Work task A => According to the passage about Shklyarov, at about what time did his fall take place?
Work task B => Reproduce the passage about Shklyarov from "Shklyarov was at" up to and including "forces were involved.".
Work task C => Condense the paragraph of the passage about Shklyarov that begins "Shklyarov was at home in his apartment block" into a short bulleted list that keeps its main facts.

Shklyarov was at home in his apartment block at Lieutenant Schmidt Embankment, close to the Winter Palace in St Petersburg, when his fall took place at around 1am. RIA Novosti, the Russian news agency, reported that a federal investigation has been launched to investigate the circumstances, but that, in a “preliminary” finding, his death had been ruled an accident.
However, there are already several competing narratives at play, including the suggestion that drugs were involved, that Shklyarov was depressed, or, understandably given Russia’s track record when it comes to dealing with critics of Vladimir Putin, that shadowy security forces were involved.
It was in 2022 that Shklyarov courageously shared his views on Facebook, posting: “Friends! I am against the war in Ukraine! I am for the people, for a peaceful sky above our heads. Politicians should be able to negotiate without shooting and killing civilians, for this they were given a tongue and a head.”
He continued: “My grandfather, Anatoly Filimonovich, graduated from school in Ukraine with a gold medal, my great-grandmother Sonya lived her whole life in Kyiv. It is impossible to watch everything that is happening today without tears… I want to dance… I want to love everyone – that is the purpose of my life… I do not want wars or borders.”

[Items from a data source]
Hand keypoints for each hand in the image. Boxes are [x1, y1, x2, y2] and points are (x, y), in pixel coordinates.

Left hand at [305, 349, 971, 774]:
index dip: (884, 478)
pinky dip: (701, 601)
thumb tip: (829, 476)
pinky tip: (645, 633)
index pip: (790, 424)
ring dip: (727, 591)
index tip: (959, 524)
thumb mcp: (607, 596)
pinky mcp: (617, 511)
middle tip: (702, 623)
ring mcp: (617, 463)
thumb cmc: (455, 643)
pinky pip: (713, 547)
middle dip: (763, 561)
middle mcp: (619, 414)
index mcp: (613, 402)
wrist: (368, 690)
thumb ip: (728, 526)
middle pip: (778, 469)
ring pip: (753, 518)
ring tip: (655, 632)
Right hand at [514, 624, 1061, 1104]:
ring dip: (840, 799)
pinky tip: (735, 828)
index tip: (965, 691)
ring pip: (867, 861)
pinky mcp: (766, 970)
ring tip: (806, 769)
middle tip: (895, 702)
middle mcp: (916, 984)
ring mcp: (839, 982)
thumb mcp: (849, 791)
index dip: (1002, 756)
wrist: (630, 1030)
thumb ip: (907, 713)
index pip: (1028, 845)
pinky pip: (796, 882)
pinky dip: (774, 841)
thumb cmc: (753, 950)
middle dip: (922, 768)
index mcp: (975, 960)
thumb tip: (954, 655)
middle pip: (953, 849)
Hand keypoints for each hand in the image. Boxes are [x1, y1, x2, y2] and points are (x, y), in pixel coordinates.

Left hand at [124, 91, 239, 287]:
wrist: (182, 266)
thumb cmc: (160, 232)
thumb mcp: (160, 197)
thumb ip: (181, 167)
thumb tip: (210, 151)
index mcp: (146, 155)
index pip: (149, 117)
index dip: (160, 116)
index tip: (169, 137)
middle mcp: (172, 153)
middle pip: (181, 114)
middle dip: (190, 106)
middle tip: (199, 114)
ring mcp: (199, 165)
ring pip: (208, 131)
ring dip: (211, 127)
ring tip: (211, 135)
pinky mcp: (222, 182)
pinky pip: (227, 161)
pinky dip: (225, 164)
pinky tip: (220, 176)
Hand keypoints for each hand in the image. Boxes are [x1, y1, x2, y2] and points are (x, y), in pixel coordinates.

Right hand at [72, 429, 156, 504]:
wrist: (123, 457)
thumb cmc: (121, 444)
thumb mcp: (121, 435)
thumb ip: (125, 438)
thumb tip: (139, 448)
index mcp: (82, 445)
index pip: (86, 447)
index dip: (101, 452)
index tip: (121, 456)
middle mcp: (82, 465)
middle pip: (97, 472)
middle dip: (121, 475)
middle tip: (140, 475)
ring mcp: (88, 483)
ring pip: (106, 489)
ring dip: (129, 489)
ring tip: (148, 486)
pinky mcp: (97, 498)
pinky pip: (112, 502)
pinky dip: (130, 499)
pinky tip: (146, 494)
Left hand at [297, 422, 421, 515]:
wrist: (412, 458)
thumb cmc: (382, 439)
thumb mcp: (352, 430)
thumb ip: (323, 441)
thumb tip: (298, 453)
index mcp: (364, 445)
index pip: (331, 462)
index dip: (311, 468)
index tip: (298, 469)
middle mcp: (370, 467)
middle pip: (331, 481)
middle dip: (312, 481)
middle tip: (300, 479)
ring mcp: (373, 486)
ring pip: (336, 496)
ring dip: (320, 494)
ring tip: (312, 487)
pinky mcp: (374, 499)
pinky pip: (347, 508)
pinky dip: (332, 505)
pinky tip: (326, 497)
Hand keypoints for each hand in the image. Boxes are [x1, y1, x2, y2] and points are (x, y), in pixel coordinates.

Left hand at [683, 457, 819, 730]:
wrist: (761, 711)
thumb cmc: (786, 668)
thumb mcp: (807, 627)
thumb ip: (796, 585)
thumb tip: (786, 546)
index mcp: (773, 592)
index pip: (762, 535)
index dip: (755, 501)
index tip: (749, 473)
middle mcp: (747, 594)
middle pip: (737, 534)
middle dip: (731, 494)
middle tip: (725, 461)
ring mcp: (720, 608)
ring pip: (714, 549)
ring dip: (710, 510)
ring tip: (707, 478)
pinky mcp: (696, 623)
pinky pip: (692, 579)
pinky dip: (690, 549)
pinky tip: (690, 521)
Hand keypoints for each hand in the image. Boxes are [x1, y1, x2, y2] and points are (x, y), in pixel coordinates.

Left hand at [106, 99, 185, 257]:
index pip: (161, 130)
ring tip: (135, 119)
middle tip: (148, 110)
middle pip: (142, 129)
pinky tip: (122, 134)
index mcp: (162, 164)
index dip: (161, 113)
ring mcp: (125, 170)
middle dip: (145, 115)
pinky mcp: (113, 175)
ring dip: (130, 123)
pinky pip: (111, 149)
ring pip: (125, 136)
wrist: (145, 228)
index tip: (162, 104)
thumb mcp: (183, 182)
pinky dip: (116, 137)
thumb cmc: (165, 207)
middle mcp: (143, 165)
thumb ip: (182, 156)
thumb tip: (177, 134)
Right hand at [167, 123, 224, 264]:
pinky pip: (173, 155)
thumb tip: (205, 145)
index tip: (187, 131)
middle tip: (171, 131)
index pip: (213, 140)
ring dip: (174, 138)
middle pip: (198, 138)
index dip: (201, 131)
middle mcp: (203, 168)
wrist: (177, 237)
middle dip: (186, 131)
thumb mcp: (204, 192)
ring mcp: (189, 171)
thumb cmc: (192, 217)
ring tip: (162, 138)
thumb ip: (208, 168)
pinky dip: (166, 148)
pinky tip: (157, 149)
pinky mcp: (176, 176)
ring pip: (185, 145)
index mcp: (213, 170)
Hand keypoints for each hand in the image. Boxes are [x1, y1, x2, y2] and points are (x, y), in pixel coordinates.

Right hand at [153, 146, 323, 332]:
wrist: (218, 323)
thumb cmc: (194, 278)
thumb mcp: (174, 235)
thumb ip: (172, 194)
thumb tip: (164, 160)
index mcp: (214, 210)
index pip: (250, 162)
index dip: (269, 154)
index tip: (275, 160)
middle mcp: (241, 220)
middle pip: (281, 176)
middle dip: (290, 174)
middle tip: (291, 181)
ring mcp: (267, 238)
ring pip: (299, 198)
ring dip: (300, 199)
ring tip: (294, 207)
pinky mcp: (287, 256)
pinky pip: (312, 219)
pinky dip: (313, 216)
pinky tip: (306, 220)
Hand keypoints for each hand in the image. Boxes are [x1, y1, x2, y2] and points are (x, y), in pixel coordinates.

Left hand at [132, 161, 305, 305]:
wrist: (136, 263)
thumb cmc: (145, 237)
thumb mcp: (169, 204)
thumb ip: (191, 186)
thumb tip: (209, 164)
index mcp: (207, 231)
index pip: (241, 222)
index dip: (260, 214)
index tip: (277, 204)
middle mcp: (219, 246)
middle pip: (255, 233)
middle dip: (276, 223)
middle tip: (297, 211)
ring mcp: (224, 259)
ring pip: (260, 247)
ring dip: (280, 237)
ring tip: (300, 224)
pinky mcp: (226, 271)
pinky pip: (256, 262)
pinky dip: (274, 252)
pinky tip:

Written response A => Around 1am.

Written response B =>
Shklyarov was at home in his apartment block at Lieutenant Schmidt Embankment, close to the Winter Palace in St Petersburg, when his fall took place at around 1am. RIA Novosti, the Russian news agency, reported that a federal investigation has been launched to investigate the circumstances, but that, in a “preliminary” finding, his death had been ruled an accident.
However, there are already several competing narratives at play, including the suggestion that drugs were involved, that Shklyarov was depressed, or, understandably given Russia’s track record when it comes to dealing with critics of Vladimir Putin, that shadowy security forces were involved.

Written response C =>
- Shklyarov fell at around 1am while at home in his apartment block on Lieutenant Schmidt Embankment, near the Winter Palace in St Petersburg.
- RIA Novosti reported that a federal investigation into the circumstances has been launched.
- A preliminary finding ruled his death an accident.